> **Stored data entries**
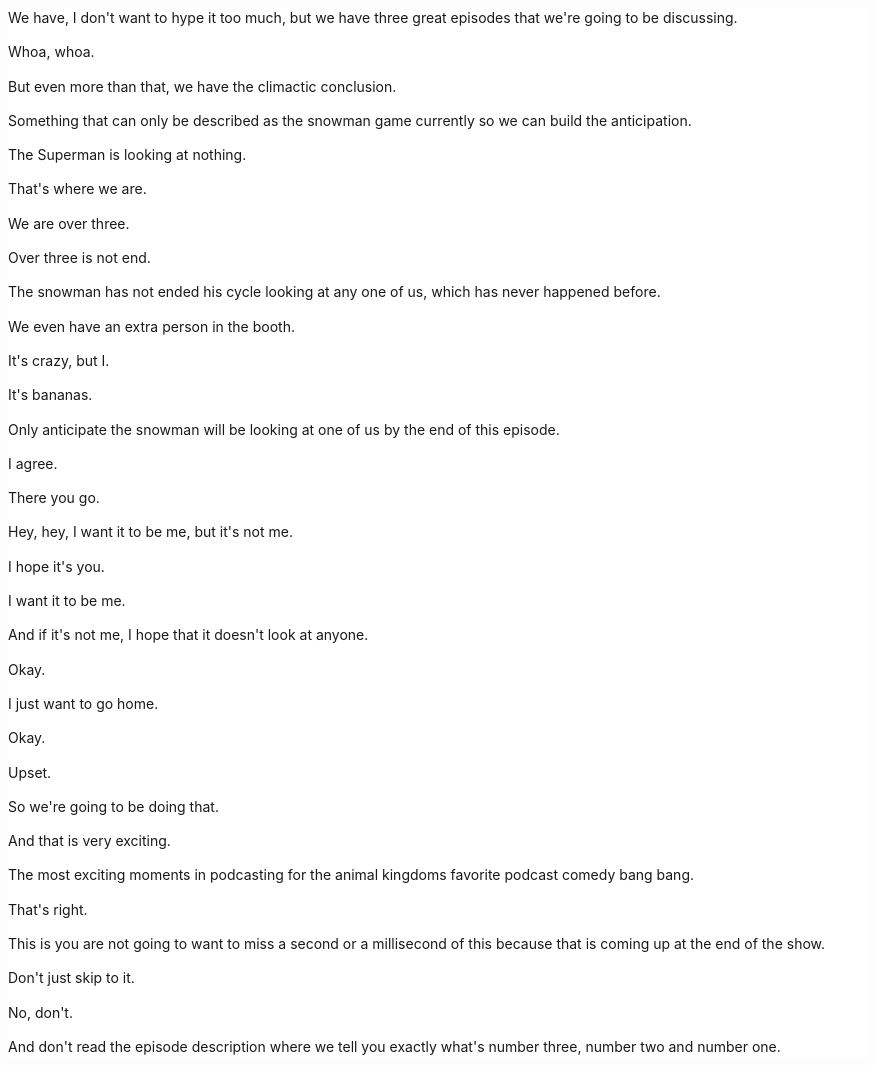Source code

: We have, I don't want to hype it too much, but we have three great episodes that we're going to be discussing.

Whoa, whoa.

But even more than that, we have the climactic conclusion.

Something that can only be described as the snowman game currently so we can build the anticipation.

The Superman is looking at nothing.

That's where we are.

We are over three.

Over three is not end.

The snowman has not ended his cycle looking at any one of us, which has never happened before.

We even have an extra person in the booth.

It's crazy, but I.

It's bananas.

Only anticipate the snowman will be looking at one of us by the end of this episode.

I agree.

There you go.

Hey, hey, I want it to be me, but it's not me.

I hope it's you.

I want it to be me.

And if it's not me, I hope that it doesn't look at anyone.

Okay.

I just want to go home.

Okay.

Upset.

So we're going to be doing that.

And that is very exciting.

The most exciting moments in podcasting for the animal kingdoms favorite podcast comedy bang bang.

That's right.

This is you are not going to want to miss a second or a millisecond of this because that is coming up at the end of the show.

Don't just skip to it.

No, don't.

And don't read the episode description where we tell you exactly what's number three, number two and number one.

> **Try it**
For this exercise, copy the lines from the one that contains "Hey, hey, I" through the last line of the records, exactly and only those.

> **Written answer**
Hey, hey, I want it to be me, but it's not me.

I hope it's you.

I want it to be me.

And if it's not me, I hope that it doesn't look at anyone.

Okay.

I just want to go home.

Okay.

Upset.

So we're going to be doing that.

And that is very exciting.

The most exciting moments in podcasting for the animal kingdoms favorite podcast comedy bang bang.

That's right.

This is you are not going to want to miss a second or a millisecond of this because that is coming up at the end of the show.

Don't just skip to it.

No, don't.

And don't read the episode description where we tell you exactly what's number three, number two and number one.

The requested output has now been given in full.